Since KCTCS uses Microsoft Active Directory and InformaCast can import that information, KCTCS used its Active Directory structure to control staff’s access to messages and their rights as users
With the software installation complete, KCTCS began shaping SNAP—or SafetyNotification Alert Process—its own, branded emergency notification system. SNAP can reach 8,000 IP phones and countless computer desktops, and it’s integrated with KCTCS’s text messaging system, meaning that it can reach thousands of phones in minutes.
“We are able to pick and choose how we want to structure the system,” said Hammonds. “We have the ability in the system office to blast it to the entire state—all of our offices, all of our colleges, campuses. We have also given each college the ability to break it down as they see fit.”
For the broadcast of messages over IP phones, a main component of InformaCast, KCTCS can virtually take over any phone included in the broadcast. Said Hammonds,
“We can actually take over all of our phones and turn [them] into loudspeakers…We control the volume—we can interrupt phone calls—to give the message and get that message out.”
The same situation is possible when using InformaCast desktop notifications.
“Our computer screens turn a bright color,” said Hammonds. “We kind of take over the computer screen and put a bright message, and then there’s a bar that goes across and gives them the message with directions.”
For students who have signed up for text message alerts, messages appear in much the same way on their cell phones, with the aid of SchoolMessenger.

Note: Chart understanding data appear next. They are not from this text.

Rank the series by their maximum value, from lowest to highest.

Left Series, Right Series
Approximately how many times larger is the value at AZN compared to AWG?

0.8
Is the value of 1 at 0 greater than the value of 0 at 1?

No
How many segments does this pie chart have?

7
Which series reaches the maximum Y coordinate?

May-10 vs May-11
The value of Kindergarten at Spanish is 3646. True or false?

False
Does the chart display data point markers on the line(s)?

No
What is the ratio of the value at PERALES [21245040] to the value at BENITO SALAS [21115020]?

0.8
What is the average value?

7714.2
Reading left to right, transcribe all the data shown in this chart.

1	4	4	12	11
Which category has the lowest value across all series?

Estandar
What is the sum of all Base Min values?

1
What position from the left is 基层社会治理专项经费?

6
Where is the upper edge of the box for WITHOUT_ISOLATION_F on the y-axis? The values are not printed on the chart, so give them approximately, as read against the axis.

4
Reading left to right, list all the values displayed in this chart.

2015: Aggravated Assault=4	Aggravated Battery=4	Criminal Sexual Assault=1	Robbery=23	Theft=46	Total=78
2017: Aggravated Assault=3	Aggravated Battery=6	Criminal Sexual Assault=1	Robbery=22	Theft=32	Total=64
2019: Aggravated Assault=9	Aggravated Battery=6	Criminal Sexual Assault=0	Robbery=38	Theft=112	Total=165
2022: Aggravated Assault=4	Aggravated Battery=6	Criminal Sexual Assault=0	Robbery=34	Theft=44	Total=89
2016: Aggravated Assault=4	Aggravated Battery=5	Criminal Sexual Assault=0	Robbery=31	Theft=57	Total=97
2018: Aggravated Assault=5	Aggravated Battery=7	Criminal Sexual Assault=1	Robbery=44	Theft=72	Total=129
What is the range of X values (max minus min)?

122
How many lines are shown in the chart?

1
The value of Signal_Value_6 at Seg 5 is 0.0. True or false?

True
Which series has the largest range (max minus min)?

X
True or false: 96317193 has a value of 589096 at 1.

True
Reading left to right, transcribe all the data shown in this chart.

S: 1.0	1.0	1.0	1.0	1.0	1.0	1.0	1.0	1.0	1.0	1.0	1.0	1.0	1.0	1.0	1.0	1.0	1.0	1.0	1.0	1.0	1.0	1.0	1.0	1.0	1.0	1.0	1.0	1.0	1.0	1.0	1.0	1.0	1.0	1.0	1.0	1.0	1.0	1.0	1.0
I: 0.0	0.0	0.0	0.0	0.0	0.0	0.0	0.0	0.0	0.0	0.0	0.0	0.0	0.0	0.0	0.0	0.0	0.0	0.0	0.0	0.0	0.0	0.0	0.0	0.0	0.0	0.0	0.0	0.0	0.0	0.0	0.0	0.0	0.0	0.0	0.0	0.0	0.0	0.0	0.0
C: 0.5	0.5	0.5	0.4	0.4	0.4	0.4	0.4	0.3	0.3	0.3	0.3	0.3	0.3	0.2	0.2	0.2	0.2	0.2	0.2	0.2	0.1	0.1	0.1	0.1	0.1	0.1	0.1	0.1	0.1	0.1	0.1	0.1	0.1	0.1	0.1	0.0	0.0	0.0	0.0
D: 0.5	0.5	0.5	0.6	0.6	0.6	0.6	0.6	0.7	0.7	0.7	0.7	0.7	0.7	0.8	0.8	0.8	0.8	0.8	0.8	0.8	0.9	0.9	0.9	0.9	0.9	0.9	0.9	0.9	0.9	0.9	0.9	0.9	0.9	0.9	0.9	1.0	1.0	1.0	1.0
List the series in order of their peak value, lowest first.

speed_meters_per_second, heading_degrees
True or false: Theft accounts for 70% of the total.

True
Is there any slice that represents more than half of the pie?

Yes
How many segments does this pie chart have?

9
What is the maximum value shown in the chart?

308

A Reliable and Versatile Emergency Notification System
KCTCS really put SNAP to the test during an ice storm in Kentucky that caused communications infrastructure damage the equivalent of a 6.2 earthquake. KCTCS’s communications were unaffected: it was able to get notifications out to campuses, and campuses could contact each other because of the redundancy and ease of use built into InformaCast and the SNAP system.
“It’s something that’s used much more frequently than we ever anticipated,” said Hammonds. “We knew we had emergencies and we knew things went on, but since we’ve implemented the system, it’s been phenomenal.”
Students are appreciative of the level of communication KCTCS has adopted.
According to one testimonial, “As a new student, I really appreciated being informed of the school closing early in the morning. I live in Clarksville and SNAP saved me a good 45-minute drive to school just to find out that the school is closed.”
By allowing KCTCS to set up messages, create groups that will receive those messages, and choose the devices that will receive those messages, InformaCast stands as the backbone of the SNAP system.
“We can hit that one button, and then it does it all,” said Cone.
The end result is a powerfully informed system of campuses that can communicate directly with each other, students, and their parents through a variety of devices, ensuring that, in the case of an emergency, everyone is apprised of the situation and can act accordingly.
“One person’s life is worth much, much, much more than what we’ve invested in this system,” said Hammonds. “The comfort that it gives a person in my role is I know we can’t prevent things from happening, but I feel comfortable …knowing we can alert people…and potentially save lives.”